Bild: Djmoca, CC BY-SA 3.0, via Wikimedia Commons

Ayer fue mi primer día completo junto al mar, en Chacala, que tendría libre antes de la sesshin de ocho días que había reservado en Mar de Jade.

Me desperté muy temprano porque aún tenía en el cuerpo el zumbido del pesado avión, las largas horas de estar sentado y la diferencia horaria de los vuelos de ultramar. Nora, la hermana del dueño del hotel, me había dicho que los perros estaban en la playa por la noche y me daba miedo ir al agua a una hora temprana. Incluso me daba miedo meterme, en el mar, de alguna manera todo me resultaba extraño, poca gente nadaba y desde luego no como aquí en Alemania, antes del desayuno, como ejercicio físico. Nosotros, los nadadores madrugadores natos, sabemos que el alma puede alegrarse.

Todavía estaba oscuro en las dos terrazas de la azotea de Casa Liquen y no podía relajarme porque hacía un poco de frío y me atraía el rugido del mar. Así que me puse el bañador y salí. Cuando llegué al pie de la escalera, me senté y eché un vistazo.

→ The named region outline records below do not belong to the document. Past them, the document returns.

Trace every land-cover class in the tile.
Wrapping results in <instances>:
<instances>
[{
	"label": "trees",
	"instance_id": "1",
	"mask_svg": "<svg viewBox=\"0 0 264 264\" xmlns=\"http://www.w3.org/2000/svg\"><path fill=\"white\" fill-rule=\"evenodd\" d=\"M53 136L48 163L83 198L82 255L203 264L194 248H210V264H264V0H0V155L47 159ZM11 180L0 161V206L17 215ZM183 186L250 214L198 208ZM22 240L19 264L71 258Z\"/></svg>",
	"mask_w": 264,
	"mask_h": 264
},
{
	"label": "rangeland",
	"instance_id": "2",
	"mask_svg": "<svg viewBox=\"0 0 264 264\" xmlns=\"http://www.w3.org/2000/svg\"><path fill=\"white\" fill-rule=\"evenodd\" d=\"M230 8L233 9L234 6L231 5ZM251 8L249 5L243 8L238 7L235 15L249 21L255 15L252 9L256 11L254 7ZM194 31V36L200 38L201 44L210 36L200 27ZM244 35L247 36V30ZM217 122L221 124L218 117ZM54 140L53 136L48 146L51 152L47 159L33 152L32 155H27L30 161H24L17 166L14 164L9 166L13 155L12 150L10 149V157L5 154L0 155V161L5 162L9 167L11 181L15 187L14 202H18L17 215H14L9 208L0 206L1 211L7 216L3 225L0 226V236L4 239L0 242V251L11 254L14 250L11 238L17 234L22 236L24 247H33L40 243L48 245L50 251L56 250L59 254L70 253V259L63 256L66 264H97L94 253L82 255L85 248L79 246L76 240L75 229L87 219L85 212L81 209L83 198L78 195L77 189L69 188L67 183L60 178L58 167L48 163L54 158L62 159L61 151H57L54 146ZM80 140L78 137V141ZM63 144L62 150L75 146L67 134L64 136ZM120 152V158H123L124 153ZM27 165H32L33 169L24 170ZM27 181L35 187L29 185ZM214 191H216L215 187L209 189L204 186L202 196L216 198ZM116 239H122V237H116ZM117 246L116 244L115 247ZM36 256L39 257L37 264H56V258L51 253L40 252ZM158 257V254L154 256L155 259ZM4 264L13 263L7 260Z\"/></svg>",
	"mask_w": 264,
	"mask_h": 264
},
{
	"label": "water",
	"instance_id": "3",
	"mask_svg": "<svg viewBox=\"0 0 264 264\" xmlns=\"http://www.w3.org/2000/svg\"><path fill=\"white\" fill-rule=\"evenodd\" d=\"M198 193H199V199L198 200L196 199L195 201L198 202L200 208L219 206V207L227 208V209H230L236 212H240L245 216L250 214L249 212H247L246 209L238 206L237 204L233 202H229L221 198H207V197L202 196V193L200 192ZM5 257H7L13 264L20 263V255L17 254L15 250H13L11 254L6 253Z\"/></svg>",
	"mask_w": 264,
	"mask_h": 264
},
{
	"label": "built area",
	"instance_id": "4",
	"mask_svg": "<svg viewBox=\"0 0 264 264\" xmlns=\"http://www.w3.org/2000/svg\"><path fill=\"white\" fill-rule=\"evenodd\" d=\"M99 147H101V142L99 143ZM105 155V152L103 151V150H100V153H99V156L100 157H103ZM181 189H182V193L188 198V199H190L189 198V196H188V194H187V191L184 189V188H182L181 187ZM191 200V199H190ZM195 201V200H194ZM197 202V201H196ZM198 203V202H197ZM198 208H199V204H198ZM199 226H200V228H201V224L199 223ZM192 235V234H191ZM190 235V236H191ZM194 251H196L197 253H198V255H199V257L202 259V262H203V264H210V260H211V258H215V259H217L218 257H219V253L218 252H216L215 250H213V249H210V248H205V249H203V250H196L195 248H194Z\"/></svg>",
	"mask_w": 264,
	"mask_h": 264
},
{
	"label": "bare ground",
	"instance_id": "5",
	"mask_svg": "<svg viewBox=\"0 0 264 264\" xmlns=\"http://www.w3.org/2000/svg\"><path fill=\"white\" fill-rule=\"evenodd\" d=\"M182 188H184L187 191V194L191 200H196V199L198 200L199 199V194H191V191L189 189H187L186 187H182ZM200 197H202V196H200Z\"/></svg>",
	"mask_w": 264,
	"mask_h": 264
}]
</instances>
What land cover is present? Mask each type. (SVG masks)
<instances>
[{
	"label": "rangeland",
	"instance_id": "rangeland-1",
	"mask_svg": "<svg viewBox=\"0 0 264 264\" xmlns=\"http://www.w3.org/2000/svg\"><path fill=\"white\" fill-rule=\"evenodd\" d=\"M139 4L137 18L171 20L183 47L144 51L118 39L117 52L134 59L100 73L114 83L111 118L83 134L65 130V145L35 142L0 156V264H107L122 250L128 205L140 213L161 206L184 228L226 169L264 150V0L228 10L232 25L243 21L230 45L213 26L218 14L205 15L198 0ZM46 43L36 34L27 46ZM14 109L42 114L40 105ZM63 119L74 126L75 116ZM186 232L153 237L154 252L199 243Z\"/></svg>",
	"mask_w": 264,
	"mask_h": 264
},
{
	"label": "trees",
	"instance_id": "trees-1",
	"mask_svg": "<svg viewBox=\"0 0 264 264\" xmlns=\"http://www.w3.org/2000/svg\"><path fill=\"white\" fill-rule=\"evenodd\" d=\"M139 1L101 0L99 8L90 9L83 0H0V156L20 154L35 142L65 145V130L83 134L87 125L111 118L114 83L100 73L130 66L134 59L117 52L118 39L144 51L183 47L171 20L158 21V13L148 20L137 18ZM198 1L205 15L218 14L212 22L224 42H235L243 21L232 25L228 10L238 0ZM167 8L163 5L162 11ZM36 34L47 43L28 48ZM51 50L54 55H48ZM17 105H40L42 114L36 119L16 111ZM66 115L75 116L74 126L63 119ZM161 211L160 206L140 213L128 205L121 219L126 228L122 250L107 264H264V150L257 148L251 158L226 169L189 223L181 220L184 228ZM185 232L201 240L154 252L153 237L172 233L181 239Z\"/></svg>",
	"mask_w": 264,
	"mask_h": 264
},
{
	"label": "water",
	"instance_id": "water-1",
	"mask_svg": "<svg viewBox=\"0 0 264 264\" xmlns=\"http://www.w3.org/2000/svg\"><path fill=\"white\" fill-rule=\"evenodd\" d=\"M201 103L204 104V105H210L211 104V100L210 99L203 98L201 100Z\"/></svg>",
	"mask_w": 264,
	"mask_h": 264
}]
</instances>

Una joven de pelo largo estaba de pie al borde del mar, haciendo movimientos suaves, girando el cuerpo, tal vez rezando. Yo también tenía ganas, pero aún no me atrevía. ¿Dónde debía dejar mi bolsa, que me había llevado innecesariamente? La próxima vez vendría sólo con un pañuelo y los pies descalzos, sin preocuparme de que alguien en la playa pudiera aficionarse a mi bolsa de deporte.

Un perro mira impasible a la mujer. Como si la observara desde una distancia segura. Permaneció sentado largo rato. A mí también. Otro perro se acercó por la derecha, se detuvo y miró. Sin moverse. Después de un largo rato, me levanté y me moví lentamente. El perro nº 1 giró la cabeza hacia mí y se quedó así. Me quedé quieto y miré con calma. A él, al mar. Durante una eternidad. Quizá había otro perro más atrás, en la playa. Vi aparecer a un grupo de tres jóvenes con toallas. Colocaron las toallas sobre un poste y cada uno cogió una de las tablas de surf que sobresalían de la arena por un extremo. Se dirigieron al agua. Cada uno de los hombres dominaba la tarea de cabalgar las olas de pie de diferentes maneras. Mirando al poste, reconozco al perro nº 3, que vigila la propiedad de los tres.

Estoy asombrado. Me pongo en marcha lentamente. De camino hacia el otro extremo de la bahía, donde quería hacer una primera visita a «Mar de Jade», me encuentro con unos cuantos perros, pero en absoluto «muchos». Su comportamiento era impecable, casi podía imaginarlos inclinándose brevemente ante cada ser humano que encontraban y trotando noblemente y sin ser tocados.

Mis temores eran infundados. Nada de correas para perros, nada de perros humillados, jadeantes y curiosos que quieren olerte. No, aquí tienen mucha variedad en los caminos llenos de baches, los expositores de fruta y otras cosas, muchos olores y un mar constantemente disponible para jugar a perseguir las olas blancas. Se sienten responsables de todas las almas del pueblo y quizá incluso del forastero, y ofrecen su presencia con tacto.

En los intervalos, se sientan a zazen, como los perros egipcios de los templos, y son testigos de la belleza del Uno.